Uma nova disputa entre Senado e Câmara deve acontecer novamente até o final deste mês por conta do início da vigência da LGPD (Lei Geral de Proteção de Dados Pessoais). Envolve a votação da MP 959, medida provisória que adia, da próxima sexta-feira, 14, para 3 de maio de 2021, a entrada em vigor da legislação aprovada em 2018.

Na Câmara, a maioria dos deputados (253 x 210) já se manifestaram a favor do adiamento em maio passado na votação do PL (Projeto de Lei)  1179/2020 , mas a maioria dos senadores (62 x 15) derrubaram a proposta, mantendo a vigência para agosto.
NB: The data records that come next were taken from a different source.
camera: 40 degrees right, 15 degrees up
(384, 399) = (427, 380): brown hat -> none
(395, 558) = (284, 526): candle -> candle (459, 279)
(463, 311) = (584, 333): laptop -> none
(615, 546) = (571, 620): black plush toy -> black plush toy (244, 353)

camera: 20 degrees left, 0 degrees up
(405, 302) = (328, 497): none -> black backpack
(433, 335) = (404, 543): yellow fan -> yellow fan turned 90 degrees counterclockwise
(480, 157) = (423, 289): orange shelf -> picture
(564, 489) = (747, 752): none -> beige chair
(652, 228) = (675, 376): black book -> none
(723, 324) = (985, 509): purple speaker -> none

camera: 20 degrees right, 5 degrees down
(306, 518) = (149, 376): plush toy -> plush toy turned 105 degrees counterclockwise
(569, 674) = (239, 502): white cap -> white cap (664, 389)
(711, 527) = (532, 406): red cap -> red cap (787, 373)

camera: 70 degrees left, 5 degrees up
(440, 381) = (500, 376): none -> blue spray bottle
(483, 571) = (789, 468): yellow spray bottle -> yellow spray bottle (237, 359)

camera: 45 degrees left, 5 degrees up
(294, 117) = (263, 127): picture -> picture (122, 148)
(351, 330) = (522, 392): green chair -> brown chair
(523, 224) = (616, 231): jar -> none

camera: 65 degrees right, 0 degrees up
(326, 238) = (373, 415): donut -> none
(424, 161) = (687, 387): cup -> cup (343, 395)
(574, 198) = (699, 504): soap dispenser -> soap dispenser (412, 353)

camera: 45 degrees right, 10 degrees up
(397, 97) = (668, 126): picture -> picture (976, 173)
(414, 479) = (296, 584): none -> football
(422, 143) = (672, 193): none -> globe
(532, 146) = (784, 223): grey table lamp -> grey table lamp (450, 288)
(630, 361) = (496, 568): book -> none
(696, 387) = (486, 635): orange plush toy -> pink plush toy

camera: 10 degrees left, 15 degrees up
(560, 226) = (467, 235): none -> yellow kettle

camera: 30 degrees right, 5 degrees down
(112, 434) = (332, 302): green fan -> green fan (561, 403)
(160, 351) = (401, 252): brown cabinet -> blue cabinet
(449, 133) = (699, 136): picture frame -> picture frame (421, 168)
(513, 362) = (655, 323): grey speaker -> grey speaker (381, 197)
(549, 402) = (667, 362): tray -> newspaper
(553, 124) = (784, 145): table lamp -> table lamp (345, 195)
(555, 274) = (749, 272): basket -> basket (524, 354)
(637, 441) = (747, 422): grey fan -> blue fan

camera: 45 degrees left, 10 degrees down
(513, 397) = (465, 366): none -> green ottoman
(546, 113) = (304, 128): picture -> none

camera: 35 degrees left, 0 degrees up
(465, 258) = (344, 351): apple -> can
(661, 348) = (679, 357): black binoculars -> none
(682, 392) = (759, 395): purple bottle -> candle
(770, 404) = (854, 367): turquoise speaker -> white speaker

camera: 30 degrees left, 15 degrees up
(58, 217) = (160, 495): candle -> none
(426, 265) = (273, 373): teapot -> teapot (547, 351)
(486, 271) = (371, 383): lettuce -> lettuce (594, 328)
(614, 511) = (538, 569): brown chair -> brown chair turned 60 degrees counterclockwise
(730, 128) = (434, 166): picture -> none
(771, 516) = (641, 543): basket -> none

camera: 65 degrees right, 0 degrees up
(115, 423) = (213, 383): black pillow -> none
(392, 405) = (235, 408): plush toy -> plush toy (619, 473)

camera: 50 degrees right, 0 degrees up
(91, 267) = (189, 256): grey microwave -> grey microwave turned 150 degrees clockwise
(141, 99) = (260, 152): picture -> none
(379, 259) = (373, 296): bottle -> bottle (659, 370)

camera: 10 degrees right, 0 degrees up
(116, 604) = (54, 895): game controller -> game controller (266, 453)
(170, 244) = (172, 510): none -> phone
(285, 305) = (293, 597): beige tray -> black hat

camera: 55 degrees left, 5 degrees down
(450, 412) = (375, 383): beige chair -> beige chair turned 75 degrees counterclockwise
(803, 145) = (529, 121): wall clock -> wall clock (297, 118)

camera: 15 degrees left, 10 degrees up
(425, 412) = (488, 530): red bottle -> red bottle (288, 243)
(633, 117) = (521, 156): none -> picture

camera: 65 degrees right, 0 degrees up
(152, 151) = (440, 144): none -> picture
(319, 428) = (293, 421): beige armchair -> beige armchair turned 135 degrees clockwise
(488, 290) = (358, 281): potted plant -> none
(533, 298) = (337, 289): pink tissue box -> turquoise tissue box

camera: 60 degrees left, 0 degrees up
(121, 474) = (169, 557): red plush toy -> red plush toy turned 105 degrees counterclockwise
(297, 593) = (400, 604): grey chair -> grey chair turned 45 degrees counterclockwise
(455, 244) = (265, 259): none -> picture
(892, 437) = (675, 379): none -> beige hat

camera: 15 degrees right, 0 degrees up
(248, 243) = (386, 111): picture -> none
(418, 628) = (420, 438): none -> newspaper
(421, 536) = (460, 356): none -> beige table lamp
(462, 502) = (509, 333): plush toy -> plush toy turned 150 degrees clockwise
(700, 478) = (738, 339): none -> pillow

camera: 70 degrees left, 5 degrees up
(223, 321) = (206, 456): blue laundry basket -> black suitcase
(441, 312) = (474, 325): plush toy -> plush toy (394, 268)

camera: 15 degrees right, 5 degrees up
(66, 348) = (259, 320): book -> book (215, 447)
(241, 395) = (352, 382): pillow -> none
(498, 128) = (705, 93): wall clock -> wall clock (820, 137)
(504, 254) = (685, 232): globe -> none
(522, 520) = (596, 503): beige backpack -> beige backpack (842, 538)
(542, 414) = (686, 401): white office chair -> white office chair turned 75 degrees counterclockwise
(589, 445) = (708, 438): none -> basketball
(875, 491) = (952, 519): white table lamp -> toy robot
Na sanção da lei, o presidente Jair Bolsonaro não vetou o prazo, apesar de haver editado a MP para adiar o início da vigência em 2021.

O relator da MP, deputado Damião Feliciano (PDT/PB), tenta reverter a maioria formada na Câmara, mas só tem forte apoio entre os deputados de de oposição ao governo Bolsonaro. Em seu parecer, apresentado na semana passada, ele acatou 56 emendas apresentadas por 26 deputados e quatro senadores com a supressão do artigo 4º da MP, que estabelece o adiamento para 2021.

A disputa no Congresso Nacional provocou manifestações de diversos segmentos de telecomunicações a favor do aditamento para 2021.

Sanções só em 2021

Em defesa da manutenção do início da vigência já a partir deste mês, o relator sustenta o entendimento de adiar a aplicação das sanções para 2021. Segundo o parecer dele, essa posição significa  um “sinal à sociedade de serenidade em seu processo de tomada de decisões e, principalmente, de sensibilidade com a matéria da proteção de dados pessoais”. Por isso, defende que será mantida a entrada em vigência originalmente prevista pela Lei Geral de Proteção de Dados, em 14/08/2020.

Em sua maioria, as emendas apresentadas solicitam que o artigo que trata sobre a LGPD seja suprimido, visto que foi inserido em uma MP que “estabelece a operacionalização do pagamento do Benefício Emergencial de Preservação do Emprego e da Renda e do benefício emergencial mensal”.

“É fundamental evitar um segundo adiamento da entrada em vigor da LGDP, para que o Brasil possa brevemente alinhar-se a países e regiões que já dispõem de legislações avançadas, como a União Europeia”, defendeu o deputado Enio Verri (PT/PR).

O senador Alessandro Vieira (CIDADANIA/SE) argumentou que a prorrogação da entrada em vigor é preocupante, pois o vácuo legislativo atrapalharia as atividades econômicaS do país. “A legislação setorial existente (como o Código Civil, o Código de Defesa do Consumidor e o Marco Civil da Internet) não é vocacionada para reger a matéria de maneira coesa, o que afeta a segurança jurídica no ambiente econômico e prejudica as pequenas e médias empresas, para as quais a LGPD prevê tratamento diferenciado”, escreveu.

Já as emendas contrárias, que foram rejeitadas pelo relator, solicitam que a entrada em vigor da lei aconteça em 2021. “Não há como ignorar o impacto econômico que a LGPD implica, especialmente nas médias e pequenas empresas. Há investimentos a serem realizados para que estas empresas cumpram os requisitos legais da LGPD e, não há como ignorar que este setor já sofre fortemente os impactos desta pandemia”, avaliou a senadora Eliziane Gama (Cidadania-MA).